§ Given instruction
Please write out the items from the line with "Q: Is the girl in front of the person" up to and including the line with "A: No, the cart is on the right of the image.", substituting "wall" for "fence" and leaving everything else as it is.
###
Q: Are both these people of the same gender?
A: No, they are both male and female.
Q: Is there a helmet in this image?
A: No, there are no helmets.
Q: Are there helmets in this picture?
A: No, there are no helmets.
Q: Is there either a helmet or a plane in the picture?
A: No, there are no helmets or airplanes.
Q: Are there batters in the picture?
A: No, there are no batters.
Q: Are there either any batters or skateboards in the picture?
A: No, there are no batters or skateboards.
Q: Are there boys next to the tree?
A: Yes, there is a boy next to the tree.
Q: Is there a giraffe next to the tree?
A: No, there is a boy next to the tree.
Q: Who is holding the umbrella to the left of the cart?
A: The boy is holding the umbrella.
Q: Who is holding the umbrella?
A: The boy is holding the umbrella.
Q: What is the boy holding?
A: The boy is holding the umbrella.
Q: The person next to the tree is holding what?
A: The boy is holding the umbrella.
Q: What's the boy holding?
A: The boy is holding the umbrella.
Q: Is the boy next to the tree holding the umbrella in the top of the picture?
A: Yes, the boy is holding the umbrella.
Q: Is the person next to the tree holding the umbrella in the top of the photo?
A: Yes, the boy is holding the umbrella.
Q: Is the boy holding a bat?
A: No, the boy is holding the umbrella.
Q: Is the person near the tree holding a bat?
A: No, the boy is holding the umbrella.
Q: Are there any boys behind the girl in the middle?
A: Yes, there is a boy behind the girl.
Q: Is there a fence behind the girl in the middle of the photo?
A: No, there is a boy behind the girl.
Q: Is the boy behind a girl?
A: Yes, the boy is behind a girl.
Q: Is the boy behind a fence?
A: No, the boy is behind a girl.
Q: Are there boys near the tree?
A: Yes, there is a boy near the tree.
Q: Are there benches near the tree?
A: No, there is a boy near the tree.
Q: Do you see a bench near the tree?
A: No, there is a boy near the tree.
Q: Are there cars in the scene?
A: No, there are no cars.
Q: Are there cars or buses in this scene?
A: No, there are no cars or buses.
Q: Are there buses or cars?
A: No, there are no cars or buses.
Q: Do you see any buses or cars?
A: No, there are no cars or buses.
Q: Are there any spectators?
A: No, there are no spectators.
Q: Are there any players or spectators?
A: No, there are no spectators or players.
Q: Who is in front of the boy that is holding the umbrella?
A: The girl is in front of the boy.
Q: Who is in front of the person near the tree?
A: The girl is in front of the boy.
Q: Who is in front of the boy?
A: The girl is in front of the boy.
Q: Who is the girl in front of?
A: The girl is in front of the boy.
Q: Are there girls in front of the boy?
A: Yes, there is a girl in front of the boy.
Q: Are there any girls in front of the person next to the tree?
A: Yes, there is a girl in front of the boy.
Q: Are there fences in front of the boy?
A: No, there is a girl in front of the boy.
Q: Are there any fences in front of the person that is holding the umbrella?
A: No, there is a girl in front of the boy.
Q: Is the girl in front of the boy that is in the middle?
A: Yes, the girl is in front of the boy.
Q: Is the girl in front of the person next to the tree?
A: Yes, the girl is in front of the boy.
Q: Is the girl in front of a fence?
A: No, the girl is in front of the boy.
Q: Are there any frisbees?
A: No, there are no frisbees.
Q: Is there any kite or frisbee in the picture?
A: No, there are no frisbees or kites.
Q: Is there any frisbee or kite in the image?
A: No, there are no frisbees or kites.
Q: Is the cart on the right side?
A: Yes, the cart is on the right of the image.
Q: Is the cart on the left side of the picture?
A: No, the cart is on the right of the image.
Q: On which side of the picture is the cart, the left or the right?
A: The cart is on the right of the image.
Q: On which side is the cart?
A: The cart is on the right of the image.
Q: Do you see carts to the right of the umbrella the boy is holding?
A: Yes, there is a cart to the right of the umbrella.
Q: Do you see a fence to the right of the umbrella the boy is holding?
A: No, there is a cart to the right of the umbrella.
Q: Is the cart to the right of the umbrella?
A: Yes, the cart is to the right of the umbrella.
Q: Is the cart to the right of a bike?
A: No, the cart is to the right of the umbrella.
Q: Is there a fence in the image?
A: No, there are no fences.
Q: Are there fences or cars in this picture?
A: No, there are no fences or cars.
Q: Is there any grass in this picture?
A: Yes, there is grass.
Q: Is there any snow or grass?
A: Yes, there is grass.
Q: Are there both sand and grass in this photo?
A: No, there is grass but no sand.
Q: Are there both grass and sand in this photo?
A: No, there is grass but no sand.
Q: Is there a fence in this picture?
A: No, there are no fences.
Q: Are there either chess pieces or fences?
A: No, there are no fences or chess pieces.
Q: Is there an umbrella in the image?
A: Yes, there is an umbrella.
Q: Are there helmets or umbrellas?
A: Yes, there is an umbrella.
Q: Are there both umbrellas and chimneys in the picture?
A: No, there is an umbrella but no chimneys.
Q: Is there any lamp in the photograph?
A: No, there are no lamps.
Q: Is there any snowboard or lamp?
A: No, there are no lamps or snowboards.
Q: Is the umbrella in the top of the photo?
###
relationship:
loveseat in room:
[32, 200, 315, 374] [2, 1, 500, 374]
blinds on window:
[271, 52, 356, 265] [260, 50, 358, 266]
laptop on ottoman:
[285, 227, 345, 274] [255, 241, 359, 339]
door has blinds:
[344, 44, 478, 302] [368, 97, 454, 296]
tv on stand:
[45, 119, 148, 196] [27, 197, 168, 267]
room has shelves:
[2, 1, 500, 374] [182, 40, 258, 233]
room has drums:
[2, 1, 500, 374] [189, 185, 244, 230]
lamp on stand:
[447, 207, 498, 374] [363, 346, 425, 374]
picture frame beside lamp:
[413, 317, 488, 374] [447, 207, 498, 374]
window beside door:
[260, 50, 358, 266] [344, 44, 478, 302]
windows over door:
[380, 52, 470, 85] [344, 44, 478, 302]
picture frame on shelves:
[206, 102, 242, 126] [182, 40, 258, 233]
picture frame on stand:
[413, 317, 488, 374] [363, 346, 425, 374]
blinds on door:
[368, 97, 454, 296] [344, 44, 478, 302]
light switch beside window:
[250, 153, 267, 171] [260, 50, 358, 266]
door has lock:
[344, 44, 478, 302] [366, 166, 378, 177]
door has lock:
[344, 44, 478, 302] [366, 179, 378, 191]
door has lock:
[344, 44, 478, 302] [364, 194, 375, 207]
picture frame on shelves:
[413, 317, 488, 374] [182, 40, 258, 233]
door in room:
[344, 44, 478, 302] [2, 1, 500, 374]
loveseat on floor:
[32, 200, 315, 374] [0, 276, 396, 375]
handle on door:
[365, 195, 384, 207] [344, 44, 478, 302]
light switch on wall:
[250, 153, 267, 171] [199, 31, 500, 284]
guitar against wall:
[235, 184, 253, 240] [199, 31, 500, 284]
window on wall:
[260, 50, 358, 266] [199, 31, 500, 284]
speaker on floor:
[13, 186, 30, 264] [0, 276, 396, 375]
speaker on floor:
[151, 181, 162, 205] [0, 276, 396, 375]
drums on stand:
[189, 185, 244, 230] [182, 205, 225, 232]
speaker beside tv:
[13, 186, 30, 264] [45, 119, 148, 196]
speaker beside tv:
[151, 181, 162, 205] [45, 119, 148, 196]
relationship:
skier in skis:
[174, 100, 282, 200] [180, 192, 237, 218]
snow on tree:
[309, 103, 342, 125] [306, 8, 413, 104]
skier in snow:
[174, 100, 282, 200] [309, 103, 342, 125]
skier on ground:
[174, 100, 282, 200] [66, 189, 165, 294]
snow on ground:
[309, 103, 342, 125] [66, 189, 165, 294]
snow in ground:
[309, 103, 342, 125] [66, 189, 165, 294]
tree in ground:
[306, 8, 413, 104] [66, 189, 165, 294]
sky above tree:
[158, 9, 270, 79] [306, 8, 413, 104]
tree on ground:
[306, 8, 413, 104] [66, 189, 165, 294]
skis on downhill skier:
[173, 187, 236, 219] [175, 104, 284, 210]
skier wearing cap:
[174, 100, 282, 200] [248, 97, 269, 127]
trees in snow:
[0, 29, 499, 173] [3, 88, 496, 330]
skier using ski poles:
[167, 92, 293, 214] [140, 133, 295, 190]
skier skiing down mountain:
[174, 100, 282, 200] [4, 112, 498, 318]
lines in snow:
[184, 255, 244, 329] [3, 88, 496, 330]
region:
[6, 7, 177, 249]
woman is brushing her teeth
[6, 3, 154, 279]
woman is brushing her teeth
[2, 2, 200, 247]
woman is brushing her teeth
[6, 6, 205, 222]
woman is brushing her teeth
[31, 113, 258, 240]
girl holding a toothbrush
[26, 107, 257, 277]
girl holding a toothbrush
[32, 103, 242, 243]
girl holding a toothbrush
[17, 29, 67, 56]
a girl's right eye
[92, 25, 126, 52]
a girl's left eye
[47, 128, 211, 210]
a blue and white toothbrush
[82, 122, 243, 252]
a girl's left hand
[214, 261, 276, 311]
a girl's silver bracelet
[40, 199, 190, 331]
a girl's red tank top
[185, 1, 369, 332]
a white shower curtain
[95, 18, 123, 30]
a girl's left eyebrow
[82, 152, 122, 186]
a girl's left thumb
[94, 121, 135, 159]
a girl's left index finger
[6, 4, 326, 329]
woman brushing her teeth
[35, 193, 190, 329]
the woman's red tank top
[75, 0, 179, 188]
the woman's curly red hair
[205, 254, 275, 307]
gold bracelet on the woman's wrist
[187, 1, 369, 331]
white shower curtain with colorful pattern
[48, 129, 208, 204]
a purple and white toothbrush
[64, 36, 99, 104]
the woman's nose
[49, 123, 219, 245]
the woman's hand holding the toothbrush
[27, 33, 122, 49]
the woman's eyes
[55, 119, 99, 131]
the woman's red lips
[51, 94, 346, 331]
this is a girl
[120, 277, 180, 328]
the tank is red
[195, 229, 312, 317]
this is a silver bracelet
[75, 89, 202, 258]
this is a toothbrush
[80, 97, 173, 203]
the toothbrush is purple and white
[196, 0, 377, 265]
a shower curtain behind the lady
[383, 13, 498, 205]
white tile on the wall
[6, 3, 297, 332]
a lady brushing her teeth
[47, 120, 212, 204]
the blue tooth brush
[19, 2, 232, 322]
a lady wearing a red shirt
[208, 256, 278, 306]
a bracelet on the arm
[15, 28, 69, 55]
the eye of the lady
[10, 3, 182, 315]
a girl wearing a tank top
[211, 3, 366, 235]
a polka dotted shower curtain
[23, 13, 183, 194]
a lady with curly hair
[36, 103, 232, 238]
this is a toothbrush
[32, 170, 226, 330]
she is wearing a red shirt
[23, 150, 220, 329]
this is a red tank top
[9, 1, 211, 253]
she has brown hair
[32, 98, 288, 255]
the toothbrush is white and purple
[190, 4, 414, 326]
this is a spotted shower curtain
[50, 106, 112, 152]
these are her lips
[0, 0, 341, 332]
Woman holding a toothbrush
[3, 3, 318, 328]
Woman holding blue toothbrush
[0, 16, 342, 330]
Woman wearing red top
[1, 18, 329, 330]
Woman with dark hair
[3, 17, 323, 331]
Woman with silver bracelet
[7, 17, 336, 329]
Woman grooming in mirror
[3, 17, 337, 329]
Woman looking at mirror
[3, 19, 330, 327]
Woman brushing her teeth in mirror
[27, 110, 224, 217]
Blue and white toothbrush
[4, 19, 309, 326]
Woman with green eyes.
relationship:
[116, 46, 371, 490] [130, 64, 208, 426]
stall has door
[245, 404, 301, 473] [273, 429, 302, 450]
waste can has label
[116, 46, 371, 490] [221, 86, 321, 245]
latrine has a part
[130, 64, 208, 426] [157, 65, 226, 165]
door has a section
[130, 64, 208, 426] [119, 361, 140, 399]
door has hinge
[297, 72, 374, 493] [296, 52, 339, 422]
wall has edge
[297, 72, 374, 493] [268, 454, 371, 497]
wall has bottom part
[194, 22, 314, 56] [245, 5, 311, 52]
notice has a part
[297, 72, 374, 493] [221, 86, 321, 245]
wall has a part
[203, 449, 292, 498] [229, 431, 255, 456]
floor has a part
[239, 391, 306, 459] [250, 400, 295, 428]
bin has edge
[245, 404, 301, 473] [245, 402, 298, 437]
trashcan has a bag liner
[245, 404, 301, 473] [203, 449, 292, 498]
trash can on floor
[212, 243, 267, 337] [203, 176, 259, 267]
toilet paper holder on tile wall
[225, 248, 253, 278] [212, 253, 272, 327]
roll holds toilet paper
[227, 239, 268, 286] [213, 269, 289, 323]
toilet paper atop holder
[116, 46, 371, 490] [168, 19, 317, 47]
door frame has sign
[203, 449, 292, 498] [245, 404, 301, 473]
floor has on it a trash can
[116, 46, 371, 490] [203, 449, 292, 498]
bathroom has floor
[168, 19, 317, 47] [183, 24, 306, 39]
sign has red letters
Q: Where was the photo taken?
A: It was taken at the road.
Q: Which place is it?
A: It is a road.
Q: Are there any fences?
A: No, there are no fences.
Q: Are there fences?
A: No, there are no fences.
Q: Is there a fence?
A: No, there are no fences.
###
§ Task result
Q: Is the girl in front of the person next to the tree?
A: Yes, the girl is in front of the boy.
Q: Is the girl in front of a wall?
A: No, the girl is in front of the boy.
Q: Are there any frisbees?
A: No, there are no frisbees.
Q: Is there any kite or frisbee in the picture?
A: No, there are no frisbees or kites.
Q: Is there any frisbee or kite in the image?
A: No, there are no frisbees or kites.
Q: Is the cart on the right side?
A: Yes, the cart is on the right of the image.
Q: Is the cart on the left side of the picture?
A: No, the cart is on the right of the image.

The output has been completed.